The Register-Herald, Beckley, West Virginia

Outdoors

January 29, 2012

Strains of career demands lead to renewal with nature

Just in case you happened to wander past my office this past Thursday morning and were curious as to why the lights were off and the parking lot was empty, I had a prior engagement. Normally during new-product season, I am forced to keep regular, as well as evening hours, maintaining the demands of my career.

To be frank, that particular morning I played hooky.

The cause of my retreat? At home, my suitcases are still sitting in the hallway and my frequent-flier points have hit a new high. Airports, convention centers and taxis had taken their toll. I needed back roads, gravel and a connection to the natural world that only hunters truly understand.

The effect: I ditched civilization for a morning squirrel hunt on a hillside farm overlooking the rain-swollen Gauley River.

I rolled the truck windows down as I turned off the hard road. I am not sure why. Maybe it’s a way to signify the arrival at the farm or perhaps it’s simply a hunter’s instinct of preparing our senses for the hunt. Regardless, the open windows allowed the sounds of truck tires squishing the rain-soaked mud and the smell of wet to filter in. The recent rains and warm weather made the January morning seem odd, but I was more than happy to receive the gift.

With the clouds darkening and with winds starting to gust, I knew the forecasted front was nearing and my time afield might be short. I hurriedly entered the woods just inside the field edge. The matted leaves and wet ground made stalking effortless and stealthy under the canopy of hardwoods. The first few steps were fast until my senses began processing information as a hunter and not as a hiker.

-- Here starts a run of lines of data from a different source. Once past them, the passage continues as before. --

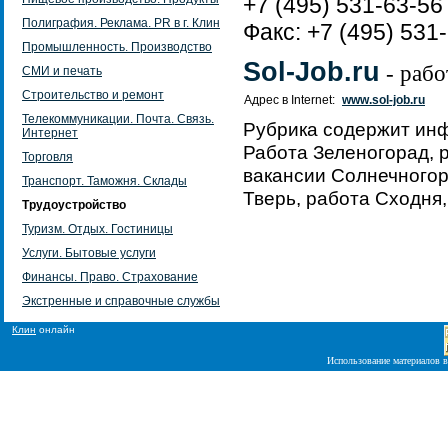
+7 (495) 531-63-56
Полиграфия. Реклама. PR в г. Клин
Факс: +7 (495) 531
Промышленность. Производство
Sol-Job.ru
- рабо
СМИ и печать
Строительство и ремонт
Адрес в Internet:
www.sol-job.ru
Телекоммуникации. Почта. Связь.
Рубрика содержит ин
Интернет
Работа Зеленогорад, 
Торговля
вакансии Солнечногорс
Транспорт. Таможня. Склады
Тверь, работа Сходня,
Трудоустройство
Туризм. Отдых. Гостиницы
Услуги. Бытовые услуги
Финансы. Право. Страхование
Экстренные и справочные службы
Клин
онлайн
Использование материалов в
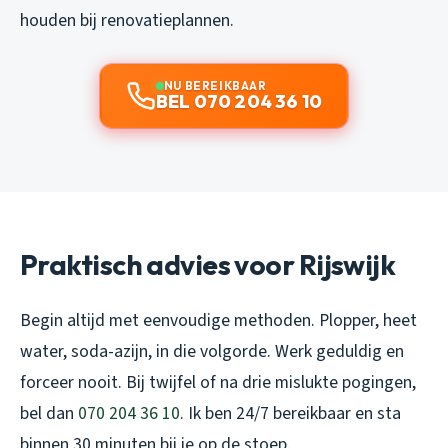
houden bij renovatieplannen.
NU BEREIKBAAR
BEL 070 204 36 10
Praktisch advies voor Rijswijk
Begin altijd met eenvoudige methoden. Plopper, heet
water, soda-azijn, in die volgorde. Werk geduldig en
forceer nooit. Bij twijfel of na drie mislukte pogingen,
bel dan
070 204 36 10
. Ik ben 24/7 bereikbaar en sta
binnen 30 minuten bij je op de stoep.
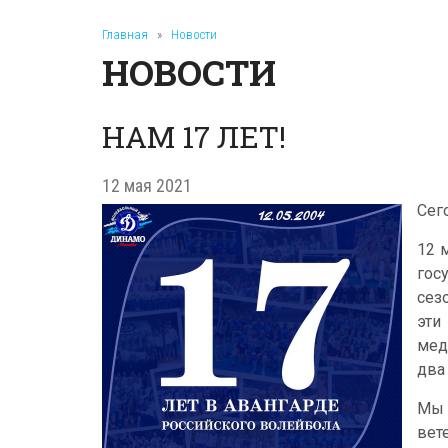
Главная
»
Новости
НОВОСТИ
НАМ 17 ЛЕТ!
12 мая 2021
Сег
12 
гос
сез
эти
мед
два
Мы 
вет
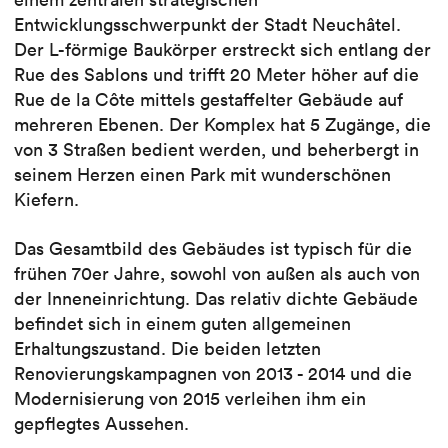
Entwicklungsschwerpunkt der Stadt Neuchâtel.
Der L-förmige Baukörper erstreckt sich entlang der
Rue des Sablons und trifft 20 Meter höher auf die
Rue de la Côte mittels gestaffelter Gebäude auf
mehreren Ebenen. Der Komplex hat 5 Zugänge, die
von 3 Straßen bedient werden, und beherbergt in
seinem Herzen einen Park mit wunderschönen
Kiefern.
Das Gesamtbild des Gebäudes ist typisch für die
frühen 70er Jahre, sowohl von außen als auch von
der Inneneinrichtung. Das relativ dichte Gebäude
befindet sich in einem guten allgemeinen
Erhaltungszustand. Die beiden letzten
Renovierungskampagnen von 2013 - 2014 und die
Modernisierung von 2015 verleihen ihm ein
gepflegtes Aussehen.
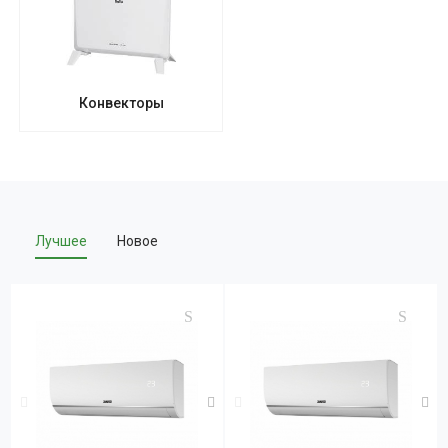
Конвекторы
Лучшее
Новое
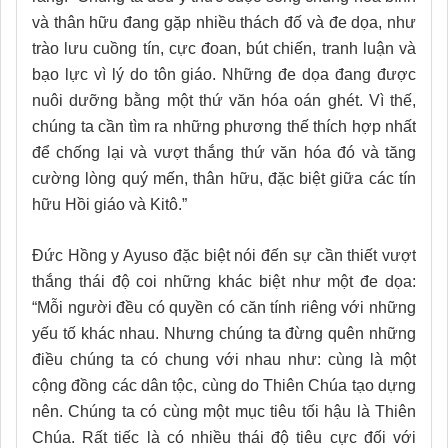
và thân hữu đang gặp nhiều thách đố và đe dọa, như
trào lưu cuồng tín, cực đoan, bút chiến, tranh luận và
bạo lực vì lý do tôn giáo. Những đe dọa đang được
nuôi dưỡng bằng một thứ văn hóa oán ghét. Vì thế,
chúng ta cần tìm ra những phương thế thích hợp nhất
để chống lại và vượt thắng thứ văn hóa đó và tăng
cường lòng quý mến, thân hữu, đặc biệt giữa các tín
hữu Hồi giáo và Kitô.”
Đức Hồng y Ayuso đặc biệt nói đến sự cần thiết vượt
thắng thái độ coi những khác biệt như một đe dọa:
“Mỗi người đều có quyền có căn tính riêng với những
yếu tố khác nhau. Nhưng chúng ta đừng quên những
điều chúng ta có chung với nhau như: cùng là một
cộng đồng các dân tộc, cùng do Thiên Chúa tạo dựng
nên. Chúng ta có cùng một mục tiêu tối hậu là Thiên
Chúa. Rất tiếc là có nhiều thái độ tiêu cực đối với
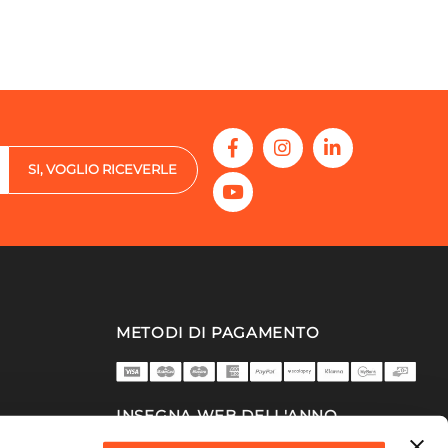
SI, VOGLIO RICEVERLE
METODI DI PAGAMENTO
INSEGNA WEB DELL'ANNO
2025/26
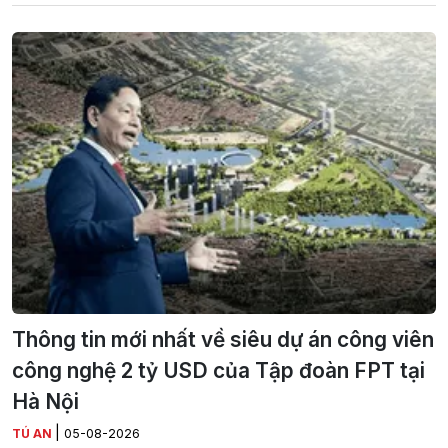
Thông tin mới nhất về siêu dự án công viên
công nghệ 2 tỷ USD của Tập đoàn FPT tại
Hà Nội
|
TÚ AN
05-08-2026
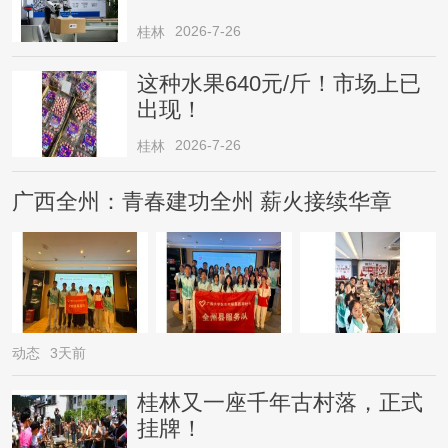
2026-7-26
桂林
这种水果640元/斤！市场上已
出现！
2026-7-26
桂林
广西全州：青春建功全州 薪火接续华章
动态
3天前
桂林又一座千年古村落，正式
挂牌！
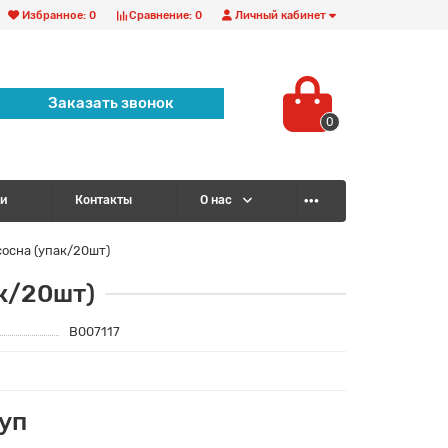
Избранное:
0
Сравнение:
0
Личный кабинет
Заказать звонок
0
и
Контакты
О нас
сосна (упак/20шт)
ак/20шт)
B007117
/уп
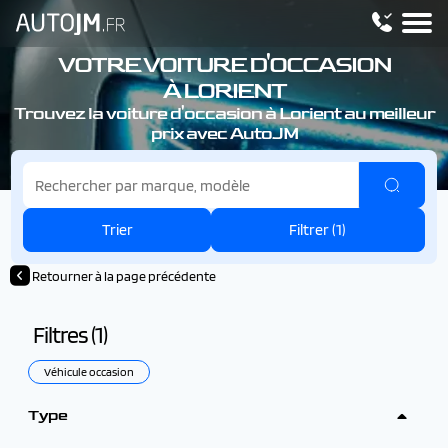
VOTRE VOITURE D'OCCASION
À LORIENT
Trouvez la voiture d'occasion à Lorient au meilleur
prix avec AutoJM
Trier
Filtrer (
1
)
Retourner à la page précédente
Filtres (
1
)
Véhicule occasion
Type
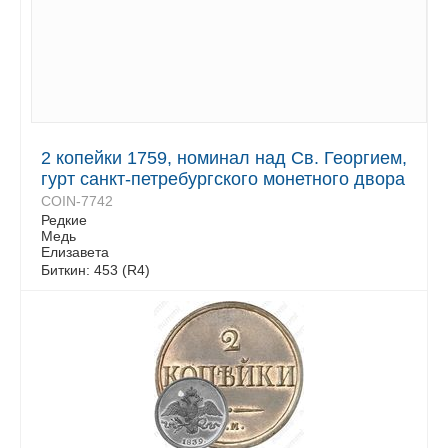
2 копейки 1759, номинал над Св. Георгием,
гурт санкт-петребургского монетного двора
COIN-7742
Редкие
Медь
Елизавета
Биткин: 453 (R4)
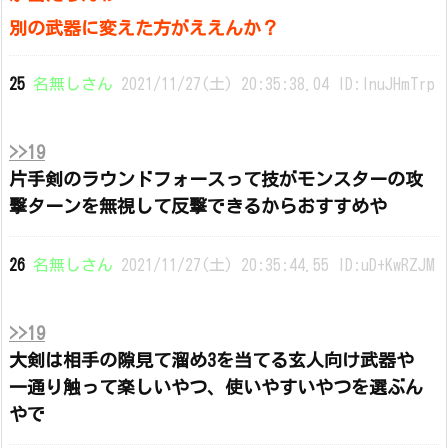
別の武器に変えた方がええんか？
25
名無しさん
2021/11/27(土) 20:35:38.04 ID:lnuJHmTrp
>>19
片手剣のラウンドフォースって技がモンスターの攻
撃ターンを無視して反撃できるからおすすめや
26
名無しさん
2021/11/27(土) 20:35:44.55 ID:uD+KwRZJM
>>19
大剣は相手の隙見て溜め3を当てる玄人向け武器や
一通り触って楽しいやつ、使いやすいやつを選ぶん
やで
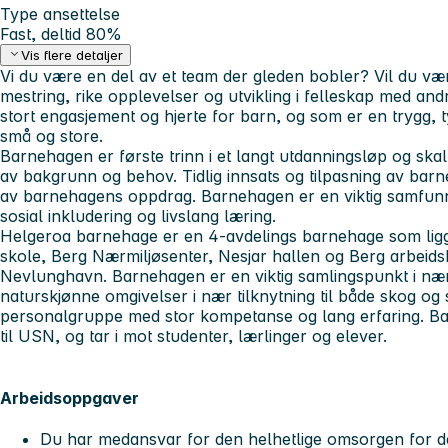
Type ansettelse
Fast, deltid 80%
Vis flere detaljer
Vi du være en del av et team der gleden bobler? Vil du vær
mestring, rike opplevelser og utvikling i felleskap med an
stort engasjement og hjerte for barn, og som er en trygg, 
små og store.
Barnehagen er første trinn i et langt utdanningsløp og skal
av bakgrunn og behov. Tidlig innsats og tilpasning av barn
av barnehagens oppdrag. Barnehagen er en viktig samfu
sosial inkludering og livslang læring.
Helgeroa barnehage er en 4-avdelings barnehage som lig
skole, Berg Nærmiljøsenter, Nesjar hallen og Berg arbeid
Nevlunghavn. Barnehagen er en viktig samlingspunkt i nærm
naturskjønne omgivelser i nær tilknytning til både skog og s
personalgruppe med stor kompetanse og lang erfaring. B
til USN, og tar i mot studenter, lærlinger og elever.
Arbeidsoppgaver
Du har medansvar for den helhetlige omsorgen for de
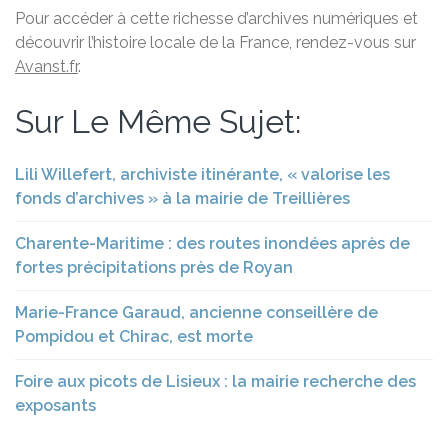
Pour accéder à cette richesse d’archives numériques et
découvrir l’histoire locale de la France, rendez-vous sur
Avanst.fr
.
Sur Le Même Sujet:
Lili Willefert, archiviste itinérante, « valorise les
fonds d’archives » à la mairie de Treillières
Charente-Maritime : des routes inondées après de
fortes précipitations près de Royan
Marie-France Garaud, ancienne conseillère de
Pompidou et Chirac, est morte
Foire aux picots de Lisieux : la mairie recherche des
exposants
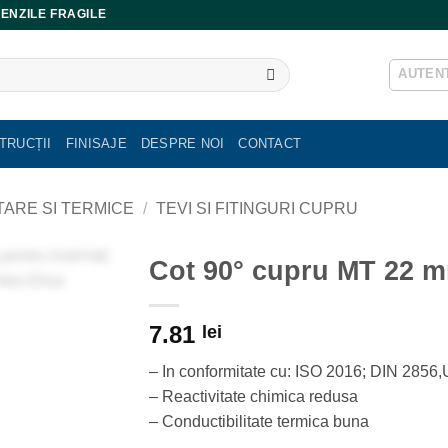
ENZILE FRAGILE
AUTENT
TRUCȚII
FINISAJE
DESPRE NOI
CONTACT
ITARE SI TERMICE
/
TEVI SI FITINGURI CUPRU
Cot 90° cupru MT 22 
7.81
lei
– In conformitate cu: ISO 2016; DIN 285
– Reactivitate chimica redusa
– Conductibilitate termica buna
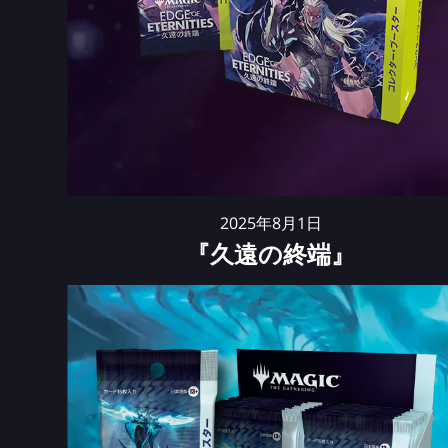
2025年8月1日
『久遠の終端』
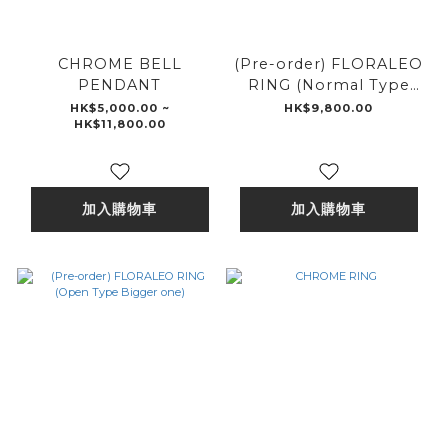
CHROME BELL
(Pre-order) FLORALEO
PENDANT
RING (Normal Type
Smaller one)
HK$5,000.00 ~
HK$9,800.00
HK$11,800.00
加入購物車
加入購物車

I have found the quarry does not influence the heightened awareness. Whether I am hunting deer, plains game in Africa or young-of-the-year squirrels, the transition to hunter is real and only experienced by those of us who choose to participate in nature’s bounty.

A barking squirrel in a beech tree patch warned me there was another predator on the hunt besides me. The cadence and volume of the bark was a strong signal that danger was near for all those creatures tuned in. With curiosity piqued, I slipped through the underbrush for a better perspective. From my higher vantage point, I saw the dip of wings and flash of feathers as a hawk entered the scene. I did not see the results of the hawk’s efforts, but came to the conclusion, when the barking stopped, that the two incidents must have been related.

Leaving the hawk to his wood patch, I elected to choose another beech holler to continue my hunt. Several ridges over, deep in the folds of the hills, I rested alongside a mountain spring that ran gin-clear from the hillside with my .22 rifle leaning against a sapling and with the sounds of falling rain on the forest floor.

With my connection to nature renewed, I left the hillside farm, and though my game bag was empty, it was a good hunt — in fact, one of my favorites.